* **Ziel der Übung**
Schreiben Sie den unten stehenden Text über die „roten Punkte“ in den Daten des James Webb Space Telescope vollständig und wortgetreu nieder.

=== Quellenauszug ===

Die Instrumente des James Webb Space Telescope (JWST) liefern weiterhin bahnbrechende Daten über die frühesten Phasen der kosmischen Existenz. Unter diesen Entdeckungen stechen die sogenannten „roten Punkte“ hervor – kompakte, extrem helle Objekte, deren Eigenschaften die etablierten Vorstellungen zur Entstehung der ersten Galaxien infrage stellen. Diese rätselhaften Gebilde wurden erstmals im Jahr 2022 registriert. Sie emittieren eine Leuchtkraft bei langen Wellenlängen, die weder zu bekannten Galaxien noch zu gewöhnlichen Schwarzen Löchern passt.

=== Bereitgestellte Einträge ===

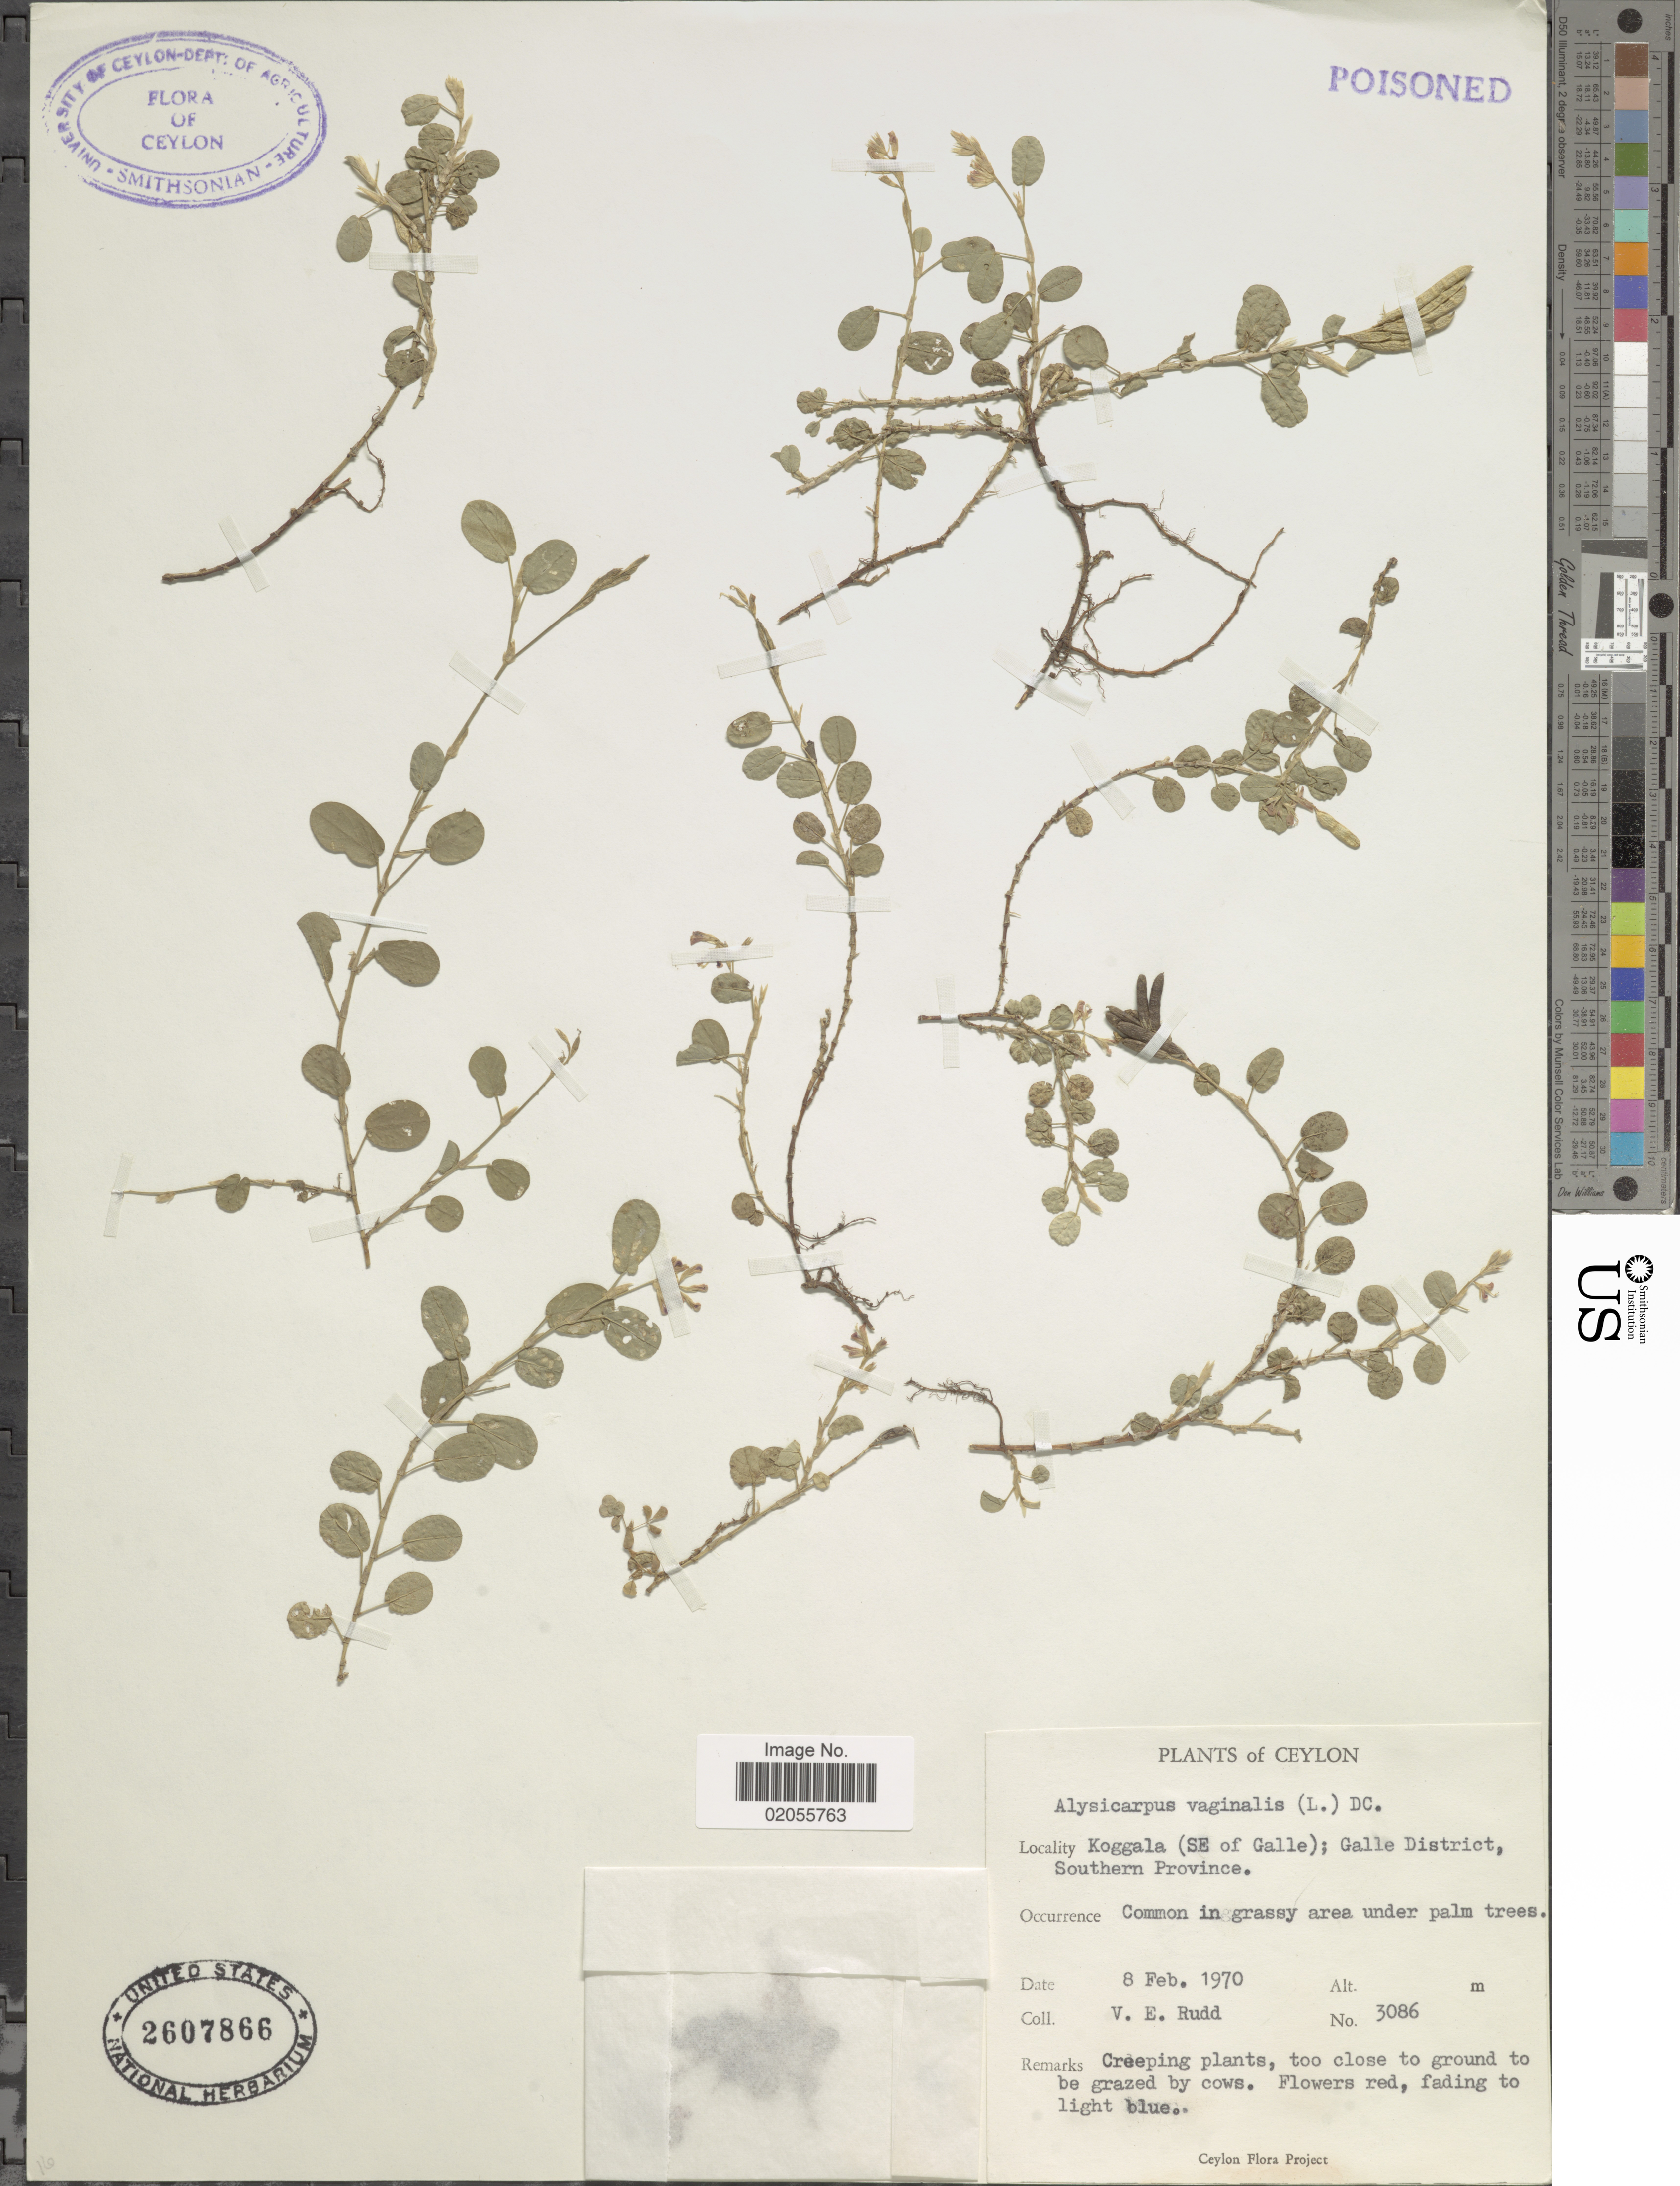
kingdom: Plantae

===
=== Bereitgestellte Einträge ===

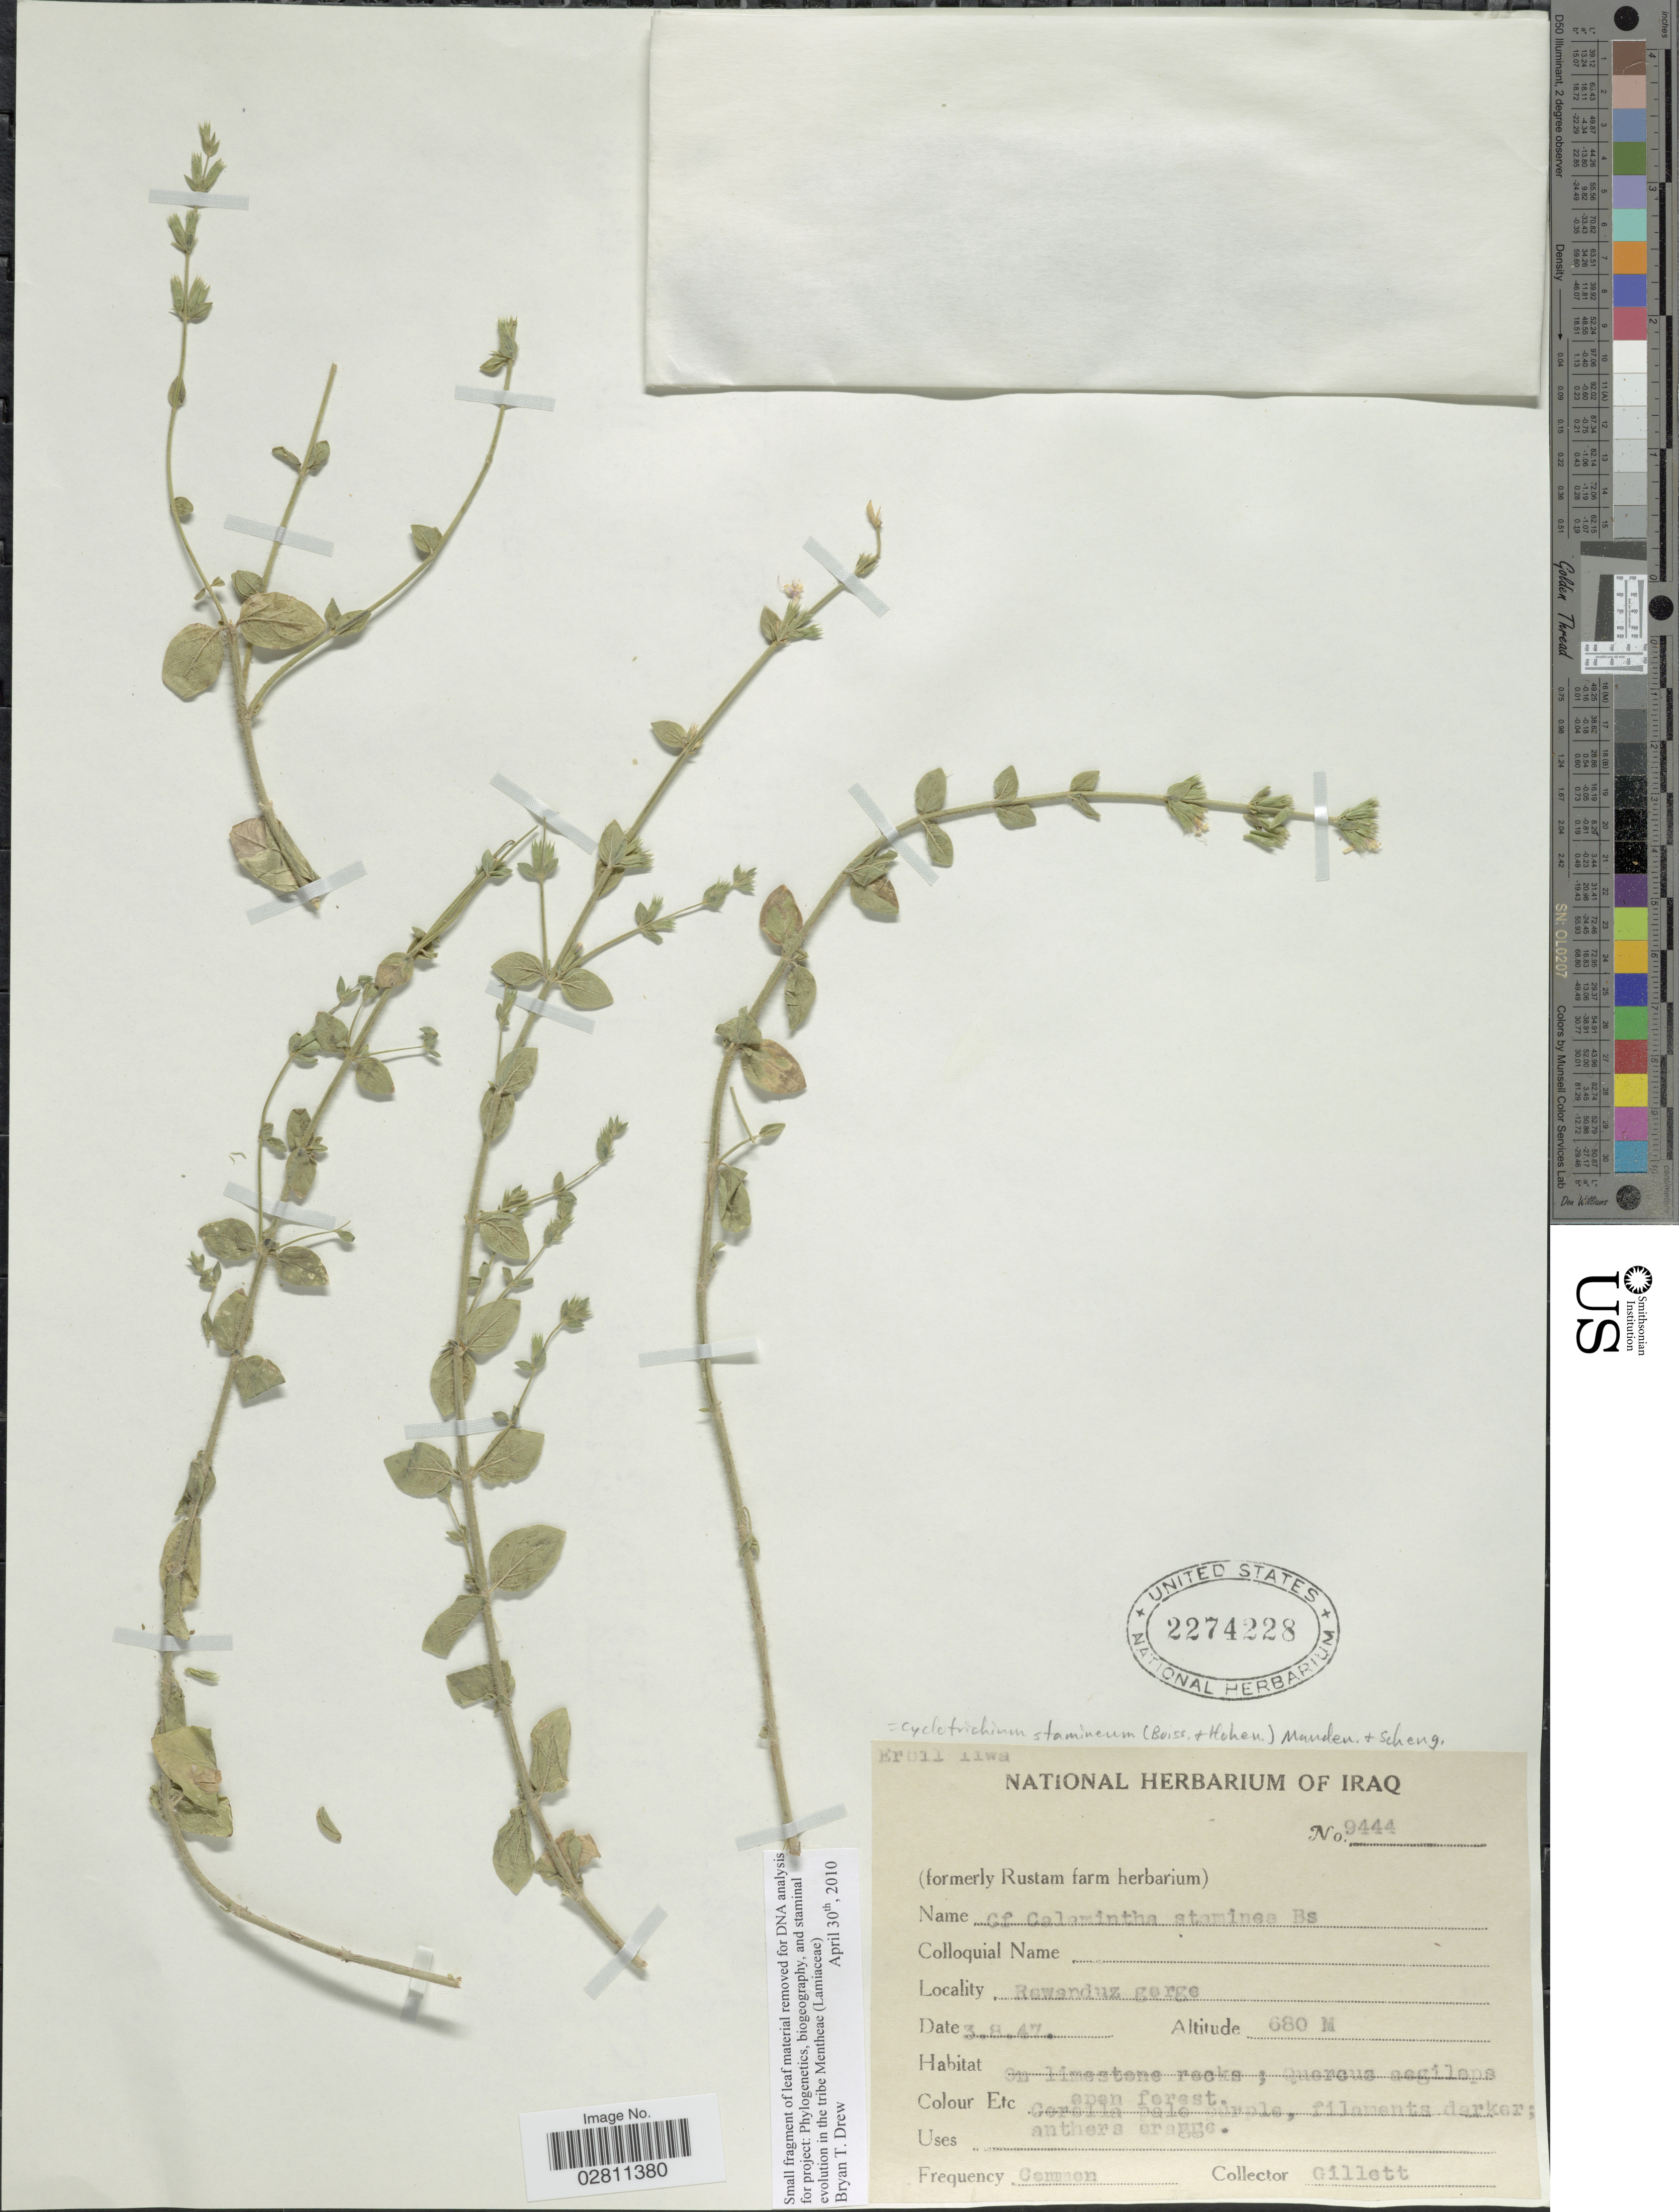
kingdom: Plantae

===

* **Ausgabe**
Die Instrumente des James Webb Space Telescope (JWST) liefern weiterhin bahnbrechende Daten über die frühesten Phasen der kosmischen Existenz. Unter diesen Entdeckungen stechen die sogenannten „roten Punkte“ hervor – kompakte, extrem helle Objekte, deren Eigenschaften die etablierten Vorstellungen zur Entstehung der ersten Galaxien infrage stellen. Diese rätselhaften Gebilde wurden erstmals im Jahr 2022 registriert. Sie emittieren eine Leuchtkraft bei langen Wellenlängen, die weder zu bekannten Galaxien noch zu gewöhnlichen Schwarzen Löchern passt.